- The SEC and CFTC Adopt Identity Theft Red Flag Rules
- April 25, 2013 | Author: Charley E. Lozada
- Law Firm: Proskauer Rose LLP - New York Office
The Securities and Exchange Commission (the “SEC”) and Commodity Futures Trading Commission (the “CFTC”) recently adopted rules requiring entities subject to their respective enforcement authorities to adopt and implement programs to detect and respond to indicators of possible identity theft, as required by the Dodd-Frank Wall Street Reform and Consumer Protection Act of 2010 (the “Dodd-Frank Act”). The SEC rules apply to entities such as broker-dealers, investment companies and investment advisers, while the CFTC’s rules apply to entities such as futures commission merchants, commodity trading advisors and commodity pool operators.
The Dodd-Frank Act requirement shifted rulemaking responsibility and enforcement authority for identity theft rules governing such entities to the SEC and CFTC from the six federal agencies that had jointly adopted identity theft rules under the Fair Credit Reporting Act in 2007.
The rules adopted by the SEC and the CFTC specify: (1) which financial institutions and creditors must develop and implement a written identity theft prevention program; (2) the objectives of such program; (3) the elements that the program must contain; and (4) the steps financial institutions and creditors need to take to administer the program.
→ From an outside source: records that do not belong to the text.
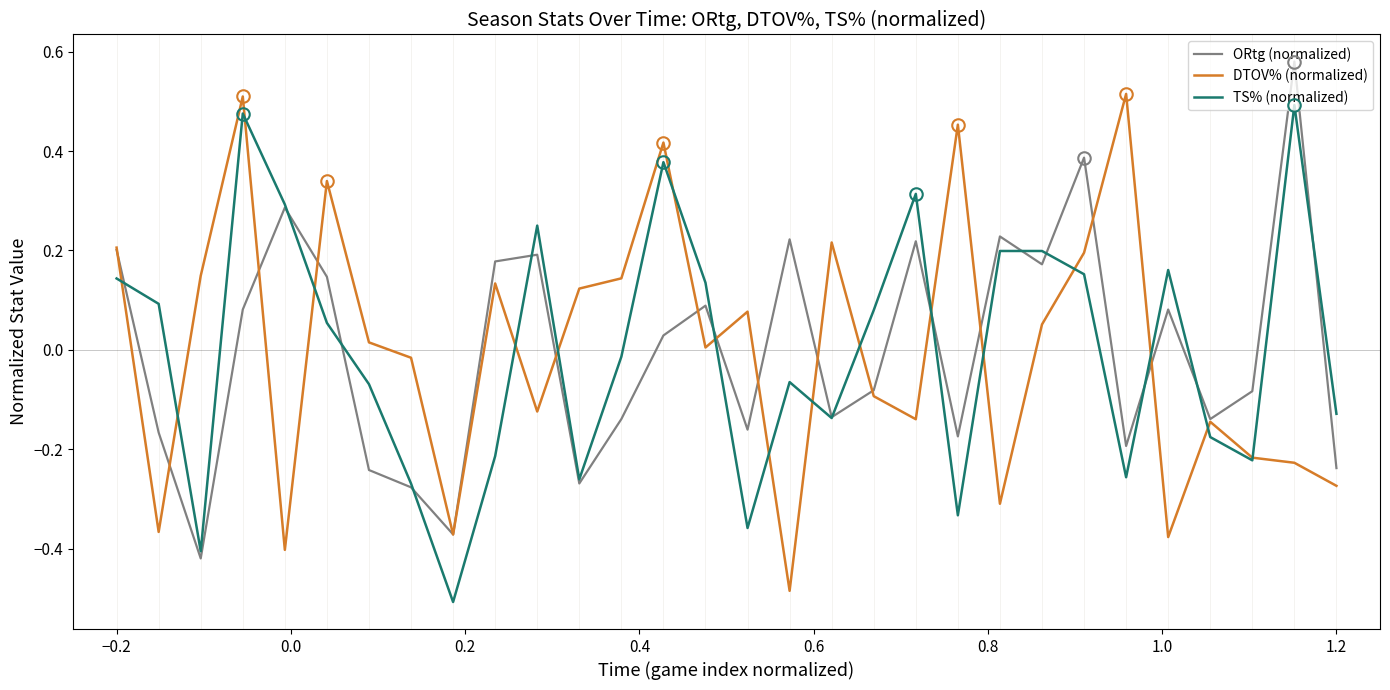

Which category has the lowest value in the DTOV% (normalized) series?

16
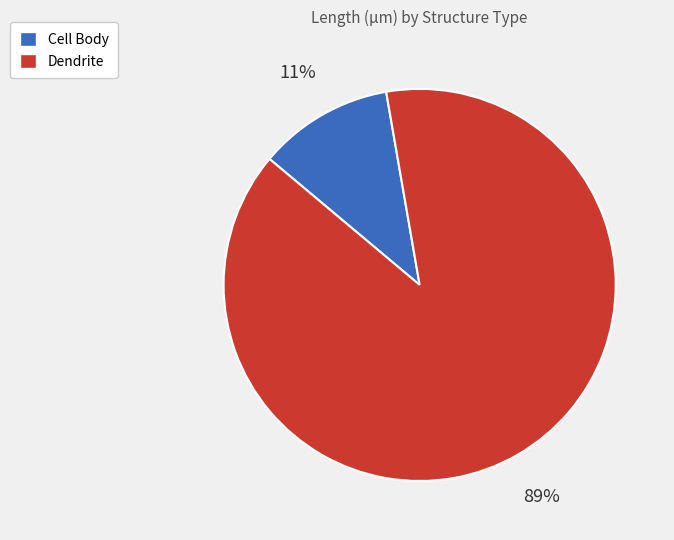

How many slices are in this pie chart?

2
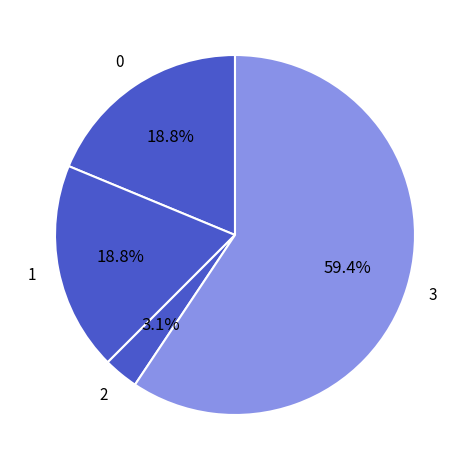

How many slices are in this pie chart?

4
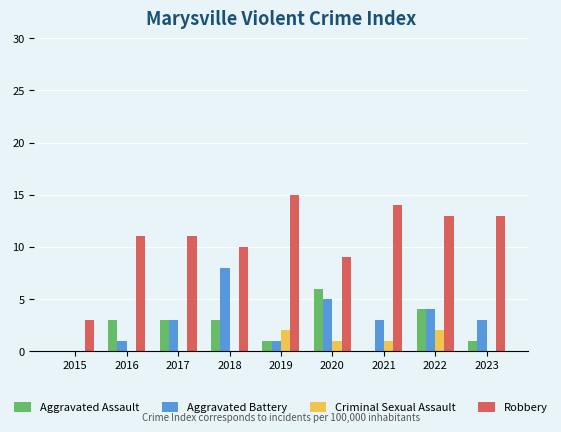

Reading right to left, what are all the values shown in this chart?

Aggravated Assault: 2023=1	2022=4	2021=0	2020=6	2019=1	2018=3	2017=3	2016=3	2015=0
Aggravated Battery: 2023=3	2022=4	2021=3	2020=5	2019=1	2018=8	2017=3	2016=1	2015=0
Criminal Sexual Assault: 2023=0	2022=2	2021=1	2020=1	2019=2	2018=0	2017=0	2016=0	2015=0
Robbery: 2023=13	2022=13	2021=14	2020=9	2019=15	2018=10	2017=11	2016=11	2015=3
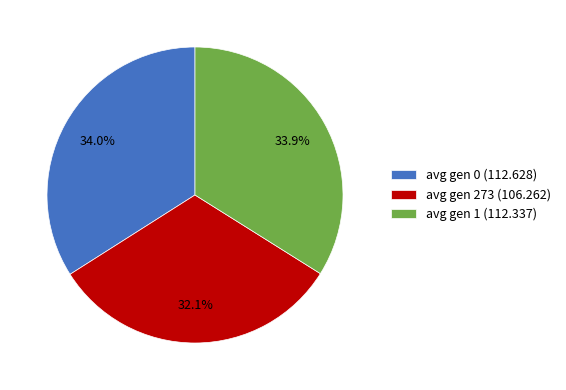

To the nearest percent, what percentage of the pie is avg gen 0 (112.628)?

34%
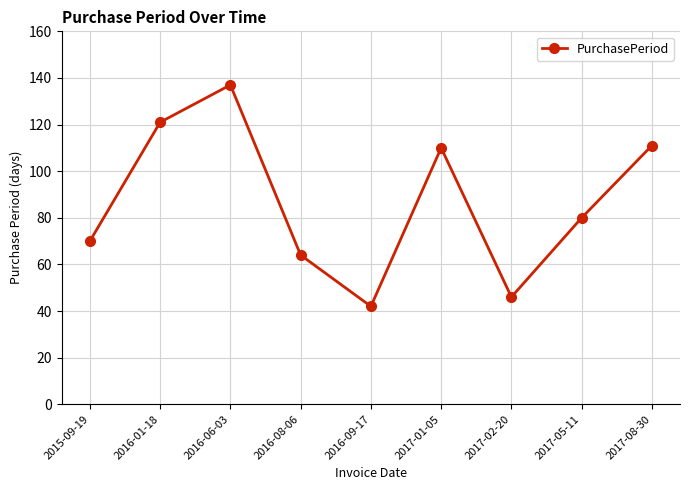

Reading left to right, transcribe all the data shown in this chart.

2015-09-19=70	2016-01-18=121	2016-06-03=137	2016-08-06=64	2016-09-17=42	2017-01-05=110	2017-02-20=46	2017-05-11=80	2017-08-30=111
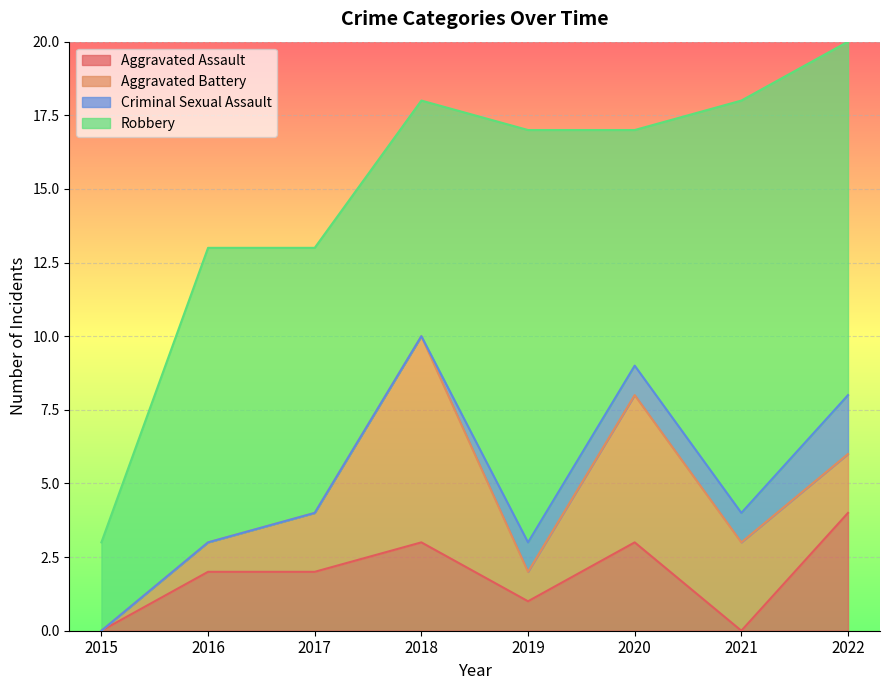

What is the total value across all series at 2017?

13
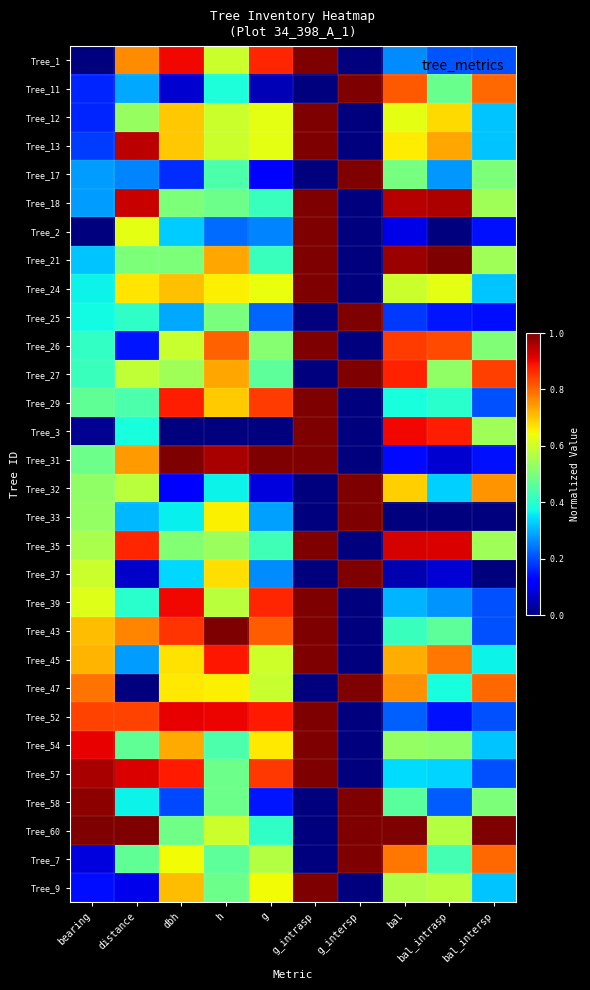

At which category is the sum across all series the highest?

g_intrasp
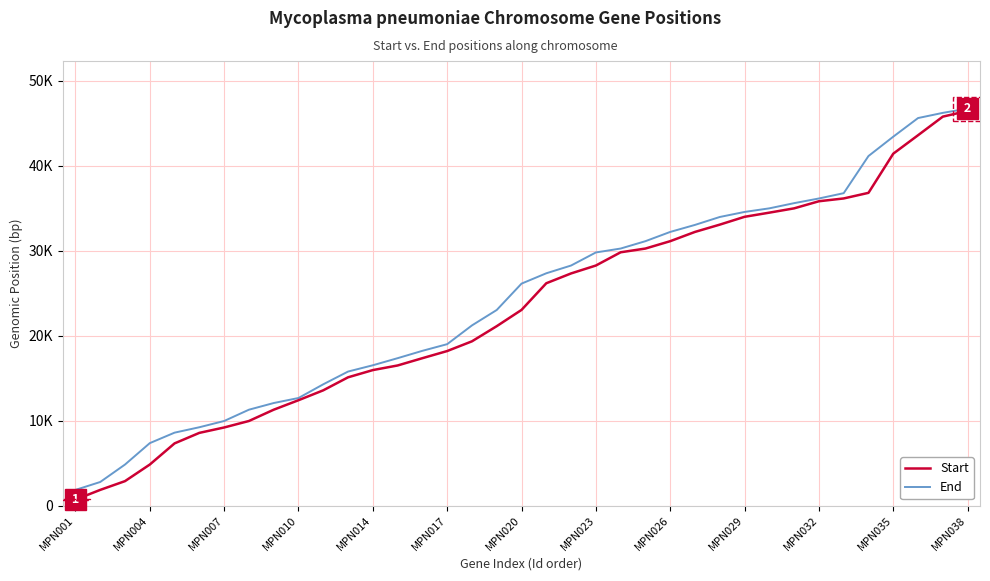

What are all the series names shown in the legend?

Start, End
The rules do not contain any requirements that were not already in the rules established in 2007, nor do they expand the scope of those rules to include new categories of entities that the rules did not already cover. However, the rules and the related adopting release contain examples and minor language changes that are designed to help guide entities with compliance.
The rules will become effective 30 days after publication in the Federal Register, and the compliance date will be six months after that effective date.